Elsewhere, nonprofits like the San Francisco AIDS Foundation and GLIDE offer free syringes, foil, tourniquets, and naloxone seven days a week on a drop-in basis. Both of these programs are funded by generous city grants — the San Francisco AIDS Foundation received over $20 million in public funds in 2021, while GLIDE got around $2.7 million, according to their respective tax returns. And for those not willing or able to get to the nonprofits’ offices, GLIDE even sends its employees to deliver drug-use supplies tent-to-tent.

And though technically illegal under federal law, rogue nonprofit workers also periodically set up “safe consumption sites” around San Francisco where addicts can consume drugs like fentanyl and meth under supervision and with free supplies. Convenience, as ever, is king. “We have stuff for people who inject drugs as well as smoke drugs, so have a couple of different sizes of needles for people to choose from," one nonprofit employee working at such a site told ABC7 last year.

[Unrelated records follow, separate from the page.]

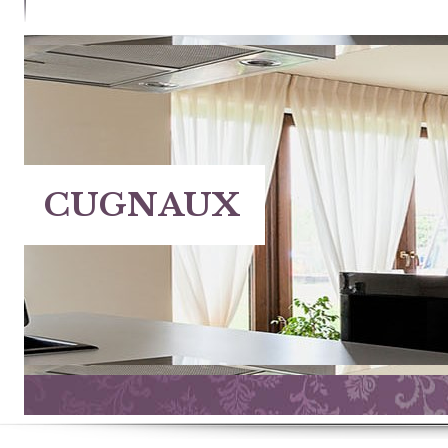
CONTACTER
CUGNAUX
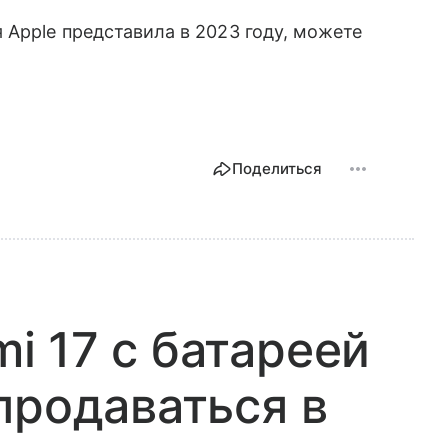
 Apple представила в 2023 году, можете
Поделиться
 17 с батареей
продаваться в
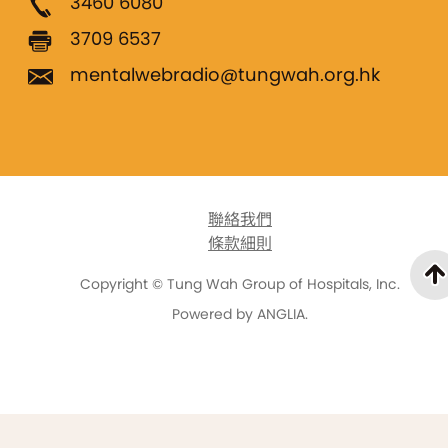
3460 6080
3709 6537
mentalwebradio@tungwah.org.hk
聯絡我們
條款細則
Copyright © Tung Wah Group of Hospitals, Inc.
Powered by
ANGLIA
.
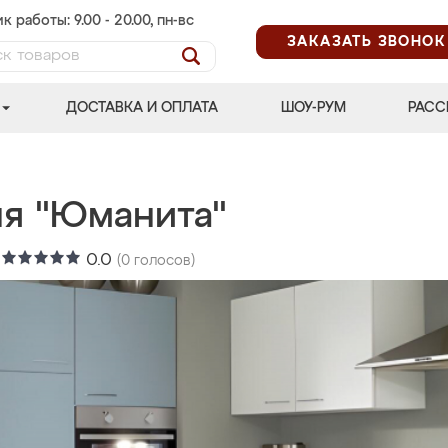
к работы: 9.00 - 20.00, пн-вс
ЗАКАЗАТЬ ЗВОНОК
ДОСТАВКА И ОПЛАТА
ШОУ-РУМ
РАСС
ня "Юманита"
:
0.0
(
0
голосов)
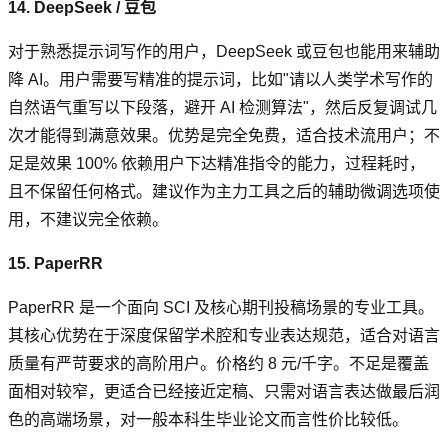
14. DeepSeek / 豆包
对于熟悉提示词写作的用户，DeepSeek 或豆包也能用来辅助
降 AI。用户需要写精准的提示词，比如"请以人类学术写作的
自然语气重写以下段落，避开 AI 检测算法"，然后反复调试几
次才能得到满意效果。优势是完全免费，适合技术流用户；不
足是效果 100% 依赖用户下达精准指令的能力，过程耗时，
且不保留任何格式。建议作为主力工具之后的辅助微调选项使
用，不建议完全依赖。
15. PaperRR
PaperRR 是一个面向 SCI 及核心期刊投稿场景的专业工具。
其核心优势在于深度保留学术腔和专业表达规范，适合对语言
质量有严苛要求的高阶用户。价格约 8 元/千字。不足是覆盖
面相对较窄，更适合已经接近定稿、只需对语言表达做最后润
色的高端场景，对一般本科生毕业论文而言性价比较低。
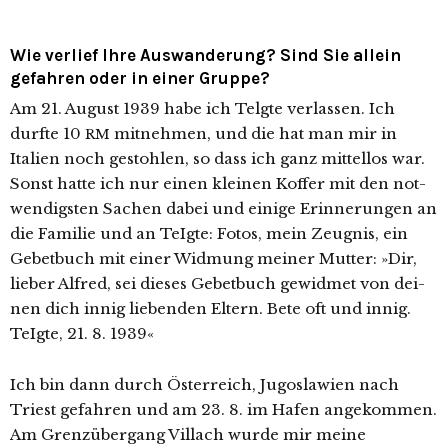
Wie verlief Ihre Auswanderung? Sind Sie allein
gefahren oder in einer Gruppe?
Am 21. August 1939 habe ich Telgte ver­las­sen. Ich
durf­te 10
mit­neh­men, und die hat man mir in
RM
Italien noch gestoh­len, so dass ich ganz mit­tel­los war.
Sonst hat­te ich nur einen klei­nen Koffer mit den not­
wen­digs­ten Sachen dabei und eini­ge Erinnerungen an
die Familie und an TeIgte: Fotos, mein Zeugnis, ein
Gebetbuch mit einer Widmung mei­ner Mutter: »Dir,
lie­ber Alfred, sei die­ses Gebetbuch gewid­met von dei­
nen dich innig lie­ben­den Eltern. Bete oft und innig.
TeIgte, 21. 8. 1939«
Ich bin dann durch Österreich, Jugoslawien nach
Triest gefah­ren und am 23. 8. im Hafen ange­kom­men.
Am Grenzübergang Villach wur­de mir mei­ne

Faced with this ecosystem of supportive services, permissive drug use, public camping, and theft laws — all of which seem designed to maximally enable the lifestyles of drug tourists amid a historic overdose crisis — the obvious question to ask is, simply: Why?

Why does San Francisco fund services that deliver instruments of death directly to tent doors? Why does the Coalition on Homelessness fight tooth-and-nail to protect people’s “right” to do drugs on city streets until they die? Though some of the nonprofit workers and city employees involved in pushing these services are doubtlessly motivated by the sincere belief that what they are doing is lifesaving work, others are less naive. “Downtown is for Drug Users,” says the Drug User Liberation Collective, an organization that recently put posters up around town protesting Mayor London Breed’s promise to crack down on open drug use.

In other words, addiction — like race, ethnicity, or sex — is an identity category worthy of protection, even if this "protection" is cruel and inhumane. And if drug users need cheap drugs, lax anti-camping laws, and low-stakes theft opportunities to fuel their habits, then who are we to not oblige? Downtown is for drug users, after all.